Exercise instructions: Reproduce every line of the data below, switching each occurrence of "Kontakt" to "Contact" and leaving everything else unchanged.

Collection entries
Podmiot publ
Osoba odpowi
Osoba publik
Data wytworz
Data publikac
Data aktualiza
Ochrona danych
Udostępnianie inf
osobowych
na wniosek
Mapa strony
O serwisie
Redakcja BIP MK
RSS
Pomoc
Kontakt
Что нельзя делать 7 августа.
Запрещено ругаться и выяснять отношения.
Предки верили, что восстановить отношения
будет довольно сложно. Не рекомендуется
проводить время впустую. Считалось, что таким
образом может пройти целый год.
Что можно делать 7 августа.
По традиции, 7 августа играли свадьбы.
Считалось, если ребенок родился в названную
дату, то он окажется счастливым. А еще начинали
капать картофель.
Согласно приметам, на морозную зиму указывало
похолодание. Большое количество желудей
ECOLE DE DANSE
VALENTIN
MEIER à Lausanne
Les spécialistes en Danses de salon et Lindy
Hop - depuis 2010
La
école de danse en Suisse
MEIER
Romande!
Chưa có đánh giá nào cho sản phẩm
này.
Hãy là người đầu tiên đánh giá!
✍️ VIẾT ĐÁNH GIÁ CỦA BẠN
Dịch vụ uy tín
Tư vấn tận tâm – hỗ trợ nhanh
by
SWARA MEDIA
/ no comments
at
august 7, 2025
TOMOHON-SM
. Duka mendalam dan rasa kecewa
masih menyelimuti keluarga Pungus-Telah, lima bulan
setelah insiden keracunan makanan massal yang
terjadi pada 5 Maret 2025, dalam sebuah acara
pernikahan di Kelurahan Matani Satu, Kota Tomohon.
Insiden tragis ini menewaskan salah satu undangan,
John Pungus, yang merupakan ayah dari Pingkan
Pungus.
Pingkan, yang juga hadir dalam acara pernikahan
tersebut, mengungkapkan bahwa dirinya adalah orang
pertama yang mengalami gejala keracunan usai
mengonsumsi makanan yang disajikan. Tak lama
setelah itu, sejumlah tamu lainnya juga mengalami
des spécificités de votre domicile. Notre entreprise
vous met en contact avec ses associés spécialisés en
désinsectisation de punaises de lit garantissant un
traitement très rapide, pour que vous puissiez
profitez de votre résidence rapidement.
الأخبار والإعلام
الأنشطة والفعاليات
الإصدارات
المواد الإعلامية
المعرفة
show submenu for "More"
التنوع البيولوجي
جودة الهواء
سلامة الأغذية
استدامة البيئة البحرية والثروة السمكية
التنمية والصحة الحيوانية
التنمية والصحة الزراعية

Problem solution:
Podmiot publ
Osoba odpowi
Osoba publik
Data wytworz
Data publikac
Data aktualiza
Ochrona danych
Udostępnianie inf
osobowych
na wniosek
Mapa strony
O serwisie
Redakcja BIP MK
RSS
Pomoc
Contact
Что нельзя делать 7 августа.
Запрещено ругаться и выяснять отношения.
Предки верили, что восстановить отношения
будет довольно сложно. Не рекомендуется
проводить время впустую. Считалось, что таким
образом может пройти целый год.
Что можно делать 7 августа.
По традиции, 7 августа играли свадьбы.
Считалось, если ребенок родился в названную
дату, то он окажется счастливым. А еще начинали
капать картофель.
Согласно приметам, на морозную зиму указывало
похолодание. Большое количество желудей
ECOLE DE DANSE
VALENTIN
MEIER à Lausanne
Les spécialistes en Danses de salon et Lindy
Hop - depuis 2010
La
école de danse en Suisse
MEIER
Romande!
Chưa có đánh giá nào cho sản phẩm
này.
Hãy là người đầu tiên đánh giá!
✍️ VIẾT ĐÁNH GIÁ CỦA BẠN
Dịch vụ uy tín
Tư vấn tận tâm – hỗ trợ nhanh
by
SWARA MEDIA
/ no comments
at
august 7, 2025
TOMOHON-SM
. Duka mendalam dan rasa kecewa
masih menyelimuti keluarga Pungus-Telah, lima bulan
setelah insiden keracunan makanan massal yang
terjadi pada 5 Maret 2025, dalam sebuah acara
pernikahan di Kelurahan Matani Satu, Kota Tomohon.
Insiden tragis ini menewaskan salah satu undangan,
John Pungus, yang merupakan ayah dari Pingkan
Pungus.
Pingkan, yang juga hadir dalam acara pernikahan
tersebut, mengungkapkan bahwa dirinya adalah orang
pertama yang mengalami gejala keracunan usai
mengonsumsi makanan yang disajikan. Tak lama
setelah itu, sejumlah tamu lainnya juga mengalami
des spécificités de votre domicile. Notre entreprise
vous met en contact avec ses associés spécialisés en
désinsectisation de punaises de lit garantissant un
traitement très rapide, pour que vous puissiez
profitez de votre résidence rapidement.
الأخبار والإعلام
الأنشطة والفعاليات
الإصدارات
المواد الإعلامية
المعرفة
show submenu for "More"
التنوع البيولوجي
جودة الهواء
سلامة الأغذية
استدامة البيئة البحرية والثروة السمكية
التنمية والصحة الحيوانية
التنمية والصحة الزراعية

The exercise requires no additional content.